*Document section*
While these initiatives mark significant progress, AI’s potential in education, and in the reforms to advanced learning more specifically, could be further explored. To scale equitably and effectively, AI can play an enabling role in the following areas:

  • Broadening student intake and becoming more inclusive: AI-powered tools offer affordable avenues to high-quality learning materials, levelling the playing field for students from diverse socioeconomic backgrounds while still nurturing excellence in education. Data-driven approaches should be used to track and assess a broader spectrum of abilities, to help enable a more equitable selection process for students.

  • Retaining small class sizes without straining resources: Research by McKinsey shows that teachers typically spend less than half their time in direct interaction with students, with the majority of time spent on a combination of preparation, evaluation and feedback, and professional development and administration.[_] AI can increase the time that this already small pool of specialised educators spends with students by automating some of these tasks. Automated assessments could free up teachers’ time by 6.5 hours per week, providing the time and space to support the development of students’ behavioural, social and emotional skills – areas in which teachers are currently spending around 3.5 hours per week.[_] The Tony Blair Institute for Global Change’s own UK-based research, The Economic Case for AI-Enabled Education, suggests that up to 8 per cent of teachers’ working hours could be saved with the help of AI. Increased use of AI tools can facilitate non-student-facing activities such as lesson preparation, evaluation and feedback, as well as administrative tasks, saving time and enabling teachers to do more with less.

  • Scaling enhanced pedagogy and learning approaches: AI-driven tutoring systems and adaptive-learning platforms can provide customised instruction that was once possible only with specialised teachers, making high-quality education accessible to more students without diluting rigour. Learning analytics can help educators track student progress, identify strengths and tailor interventions, making differentiated instruction more scalable.

  • Democratising specialised teaching resources: Like their students, teachers can benefit from more affordable and accessible specialised training. AI-powered professional-development platforms including peer-to-peer facilitation can also help the exchange of best practice and new ideas.

A Future of Inclusive, Customised Education

Leveraging AI – not as a replacement for teachers but to make them more effective – makes it possible to scale customised learning equitably and effectively, while at the same time maintaining the integrity of the specialised personalised education that has defined the GEP and HAL programmes. The needs of advanced learners must not be overlooked,[_] and teachers play a pivotal role in providing emotional and motivational support, while also guiding their students through increasingly complex social and emotional landscapes – responsibilities that AI alone cannot fulfil.

Despite the plethora of AI tools in education, experts have observed that, as it stands today, AI is unable to adequately provide the full range of support that is instrumental in helping students become more independent learners. Human input remains crucial and, in this respect, teachers play a key role in helping students learn new concepts and skills. However, as students become more competent, direct teacher support can be calibrated over time, allowing teachers to operate more effectively while increasing the use of AI co-pilots where appropriate.

*Supplied data*
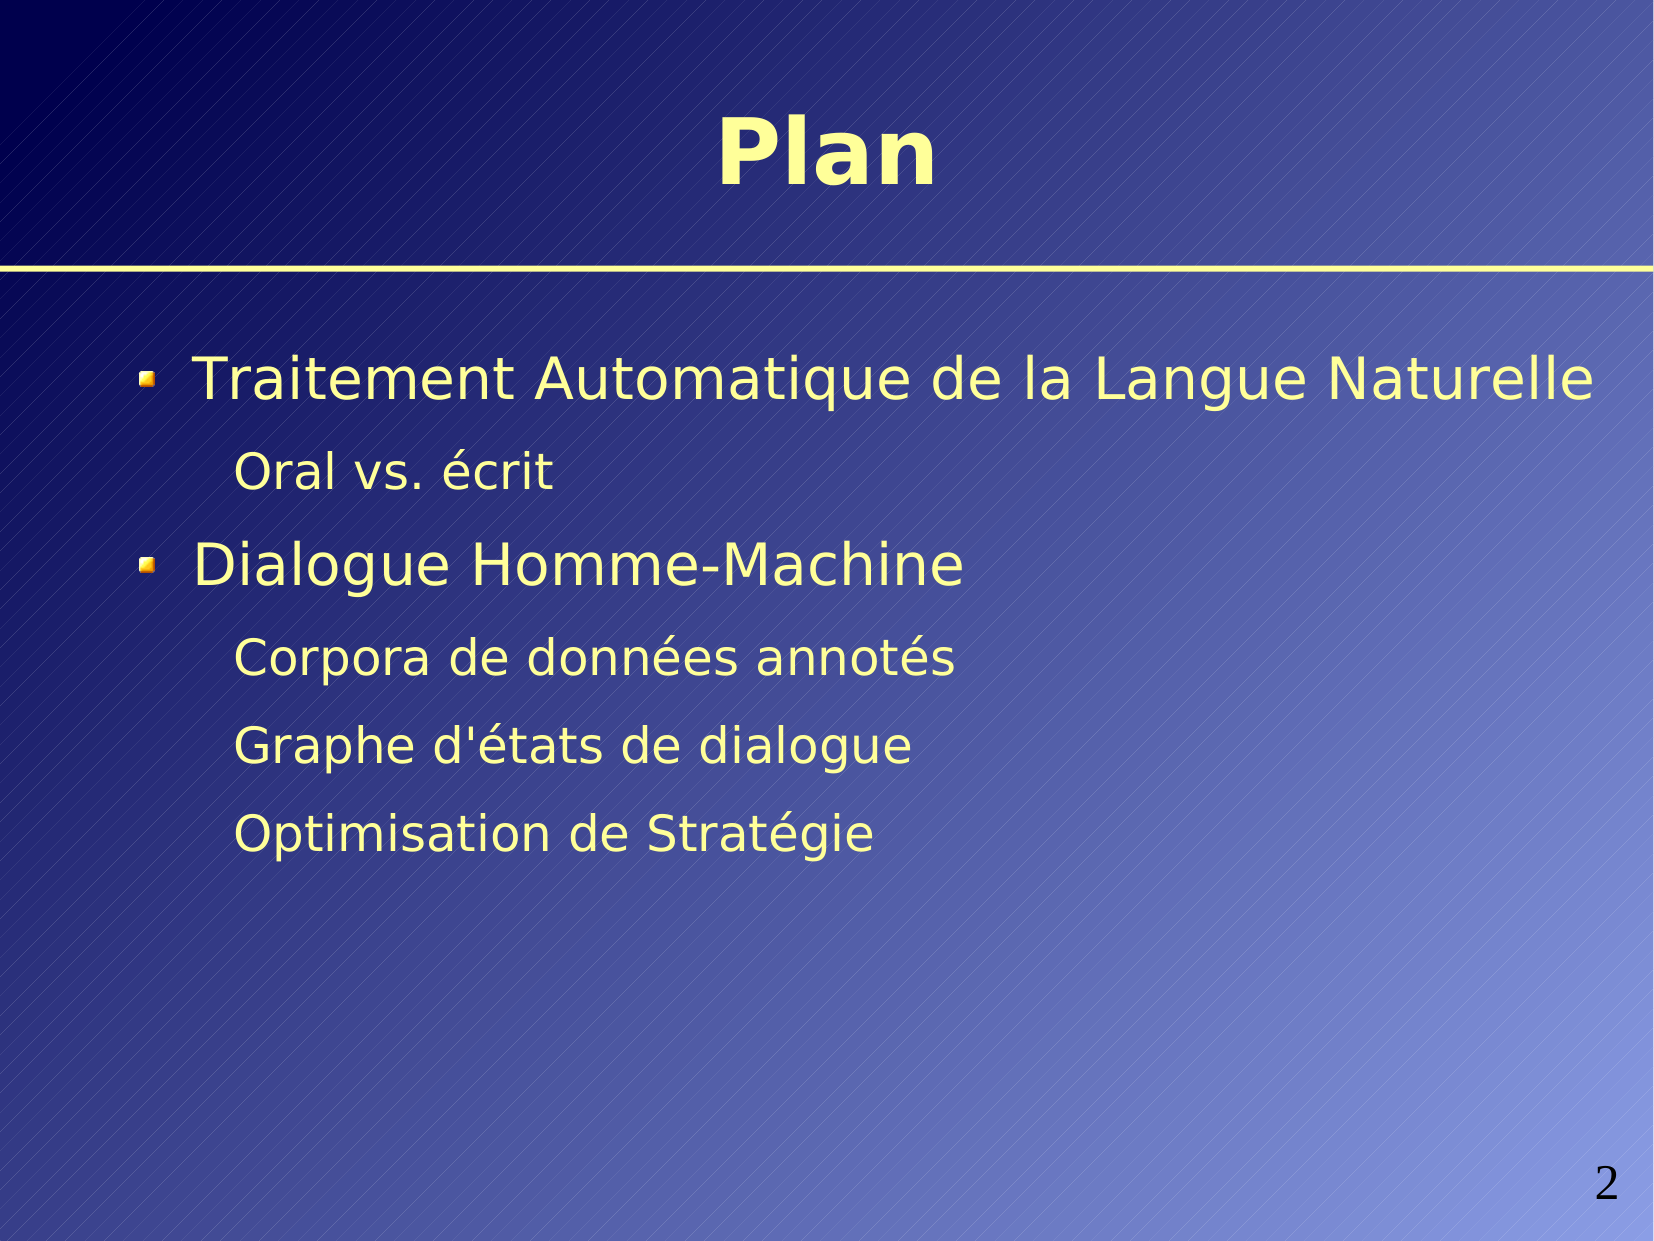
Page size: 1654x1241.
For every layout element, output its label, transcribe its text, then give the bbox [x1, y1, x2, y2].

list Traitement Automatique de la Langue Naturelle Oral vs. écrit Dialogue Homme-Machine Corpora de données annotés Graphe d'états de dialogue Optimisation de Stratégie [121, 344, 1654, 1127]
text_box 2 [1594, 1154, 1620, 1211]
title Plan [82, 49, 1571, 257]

* * *

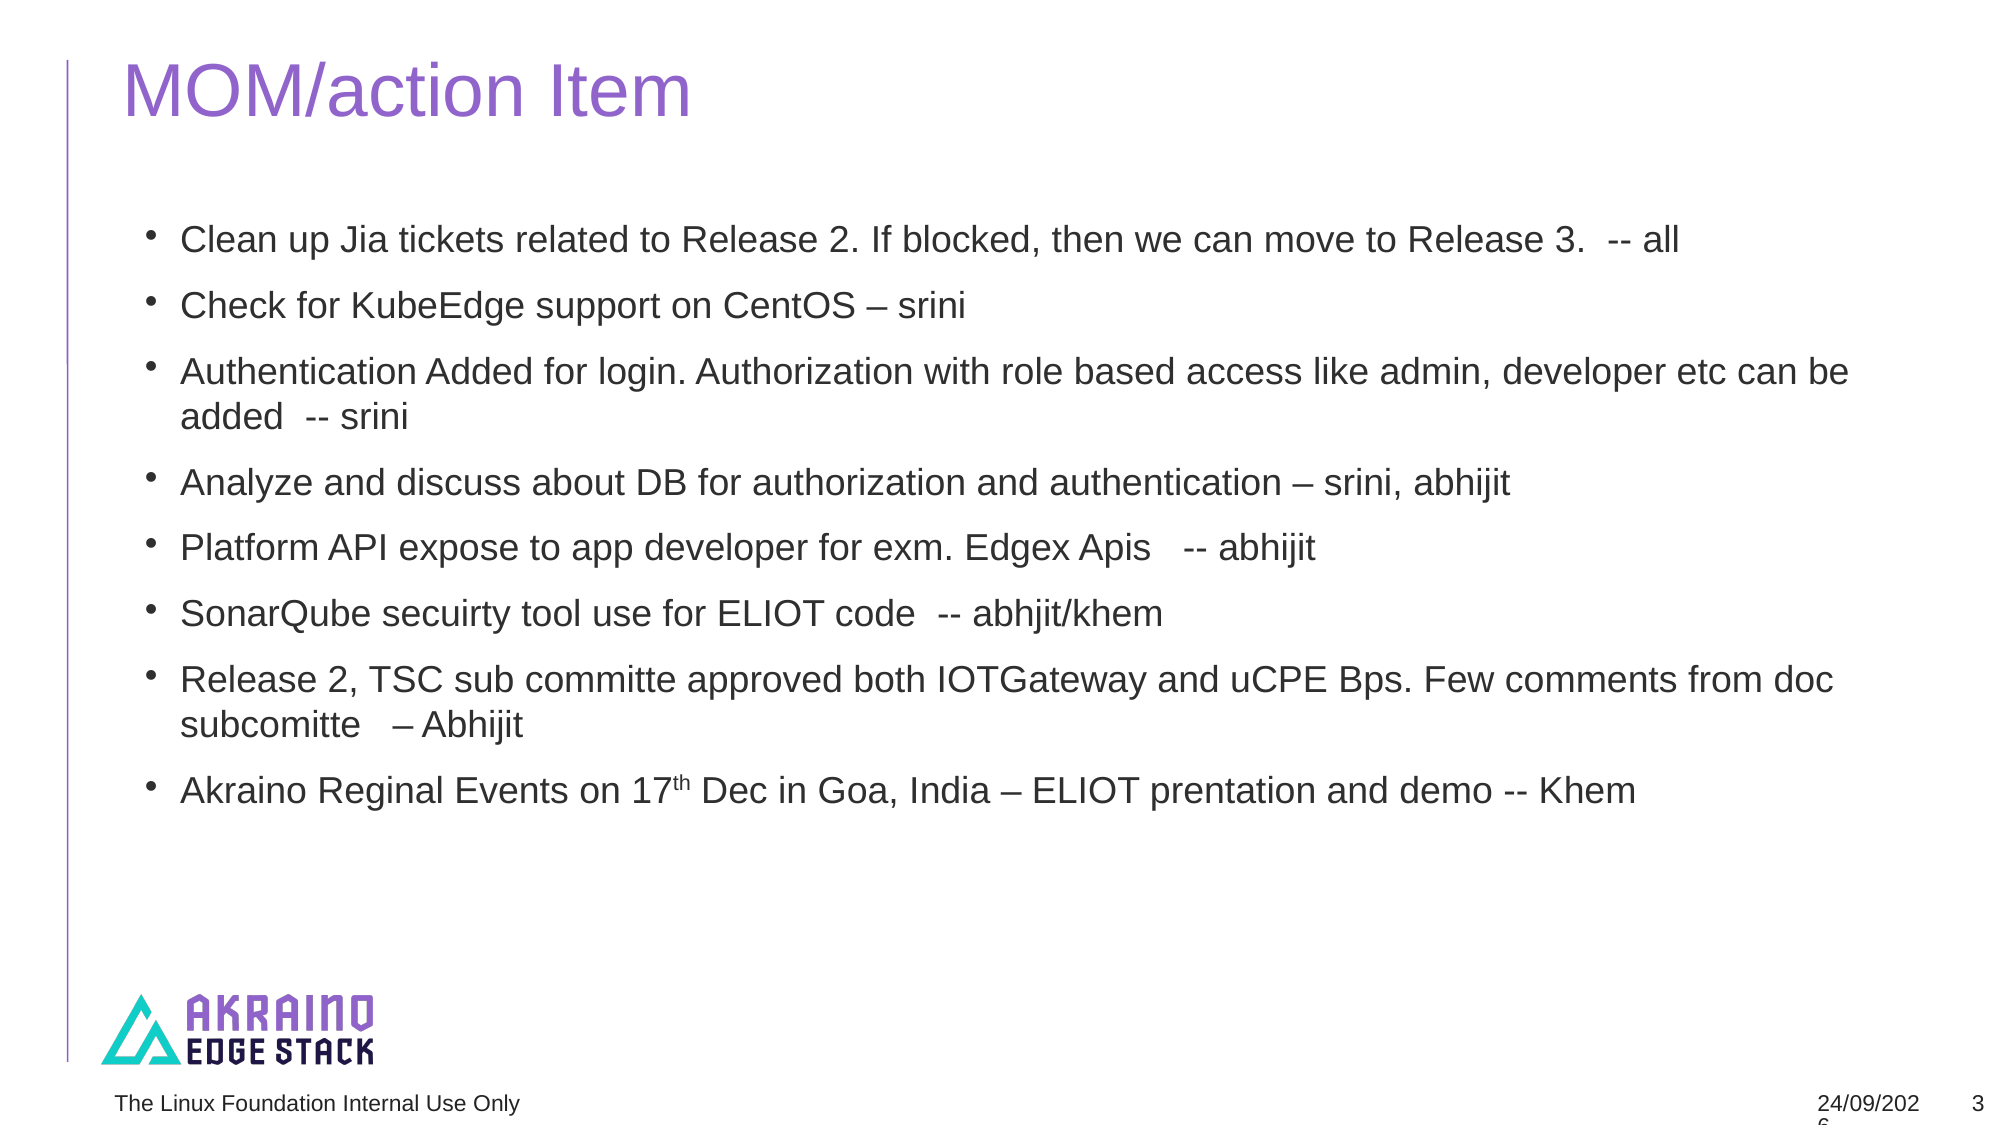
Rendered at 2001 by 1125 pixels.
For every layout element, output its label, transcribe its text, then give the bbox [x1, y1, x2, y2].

...

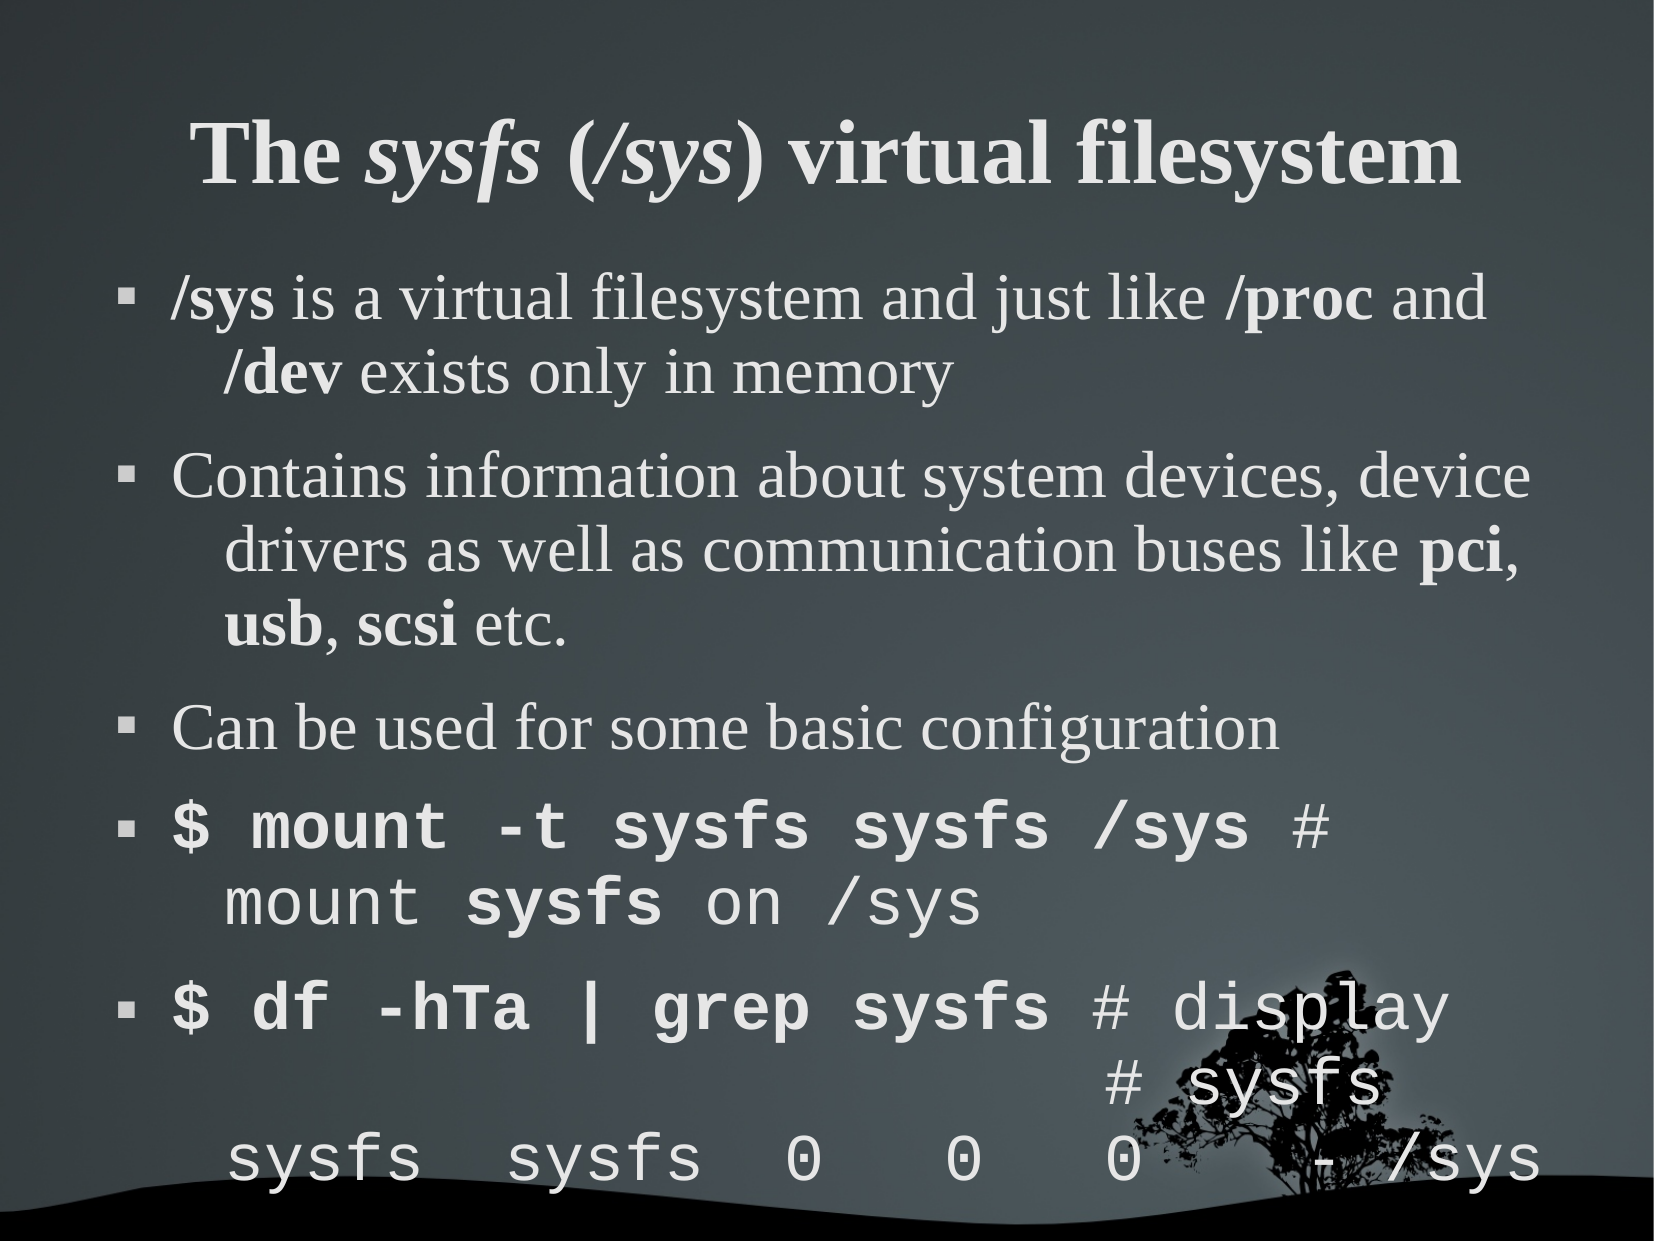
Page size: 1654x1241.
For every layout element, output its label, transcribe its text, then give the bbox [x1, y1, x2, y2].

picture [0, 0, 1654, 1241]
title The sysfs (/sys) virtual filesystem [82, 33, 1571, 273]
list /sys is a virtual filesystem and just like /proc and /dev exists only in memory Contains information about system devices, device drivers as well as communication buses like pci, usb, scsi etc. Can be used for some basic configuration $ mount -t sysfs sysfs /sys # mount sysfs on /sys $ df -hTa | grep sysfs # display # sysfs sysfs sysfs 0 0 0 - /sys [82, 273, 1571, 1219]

*Stated problem*
According to the text on AI in education, how many hours per week could automated assessments free up for teachers? The listing is taken from a separate source.

*Full output*
6.5 hours per week.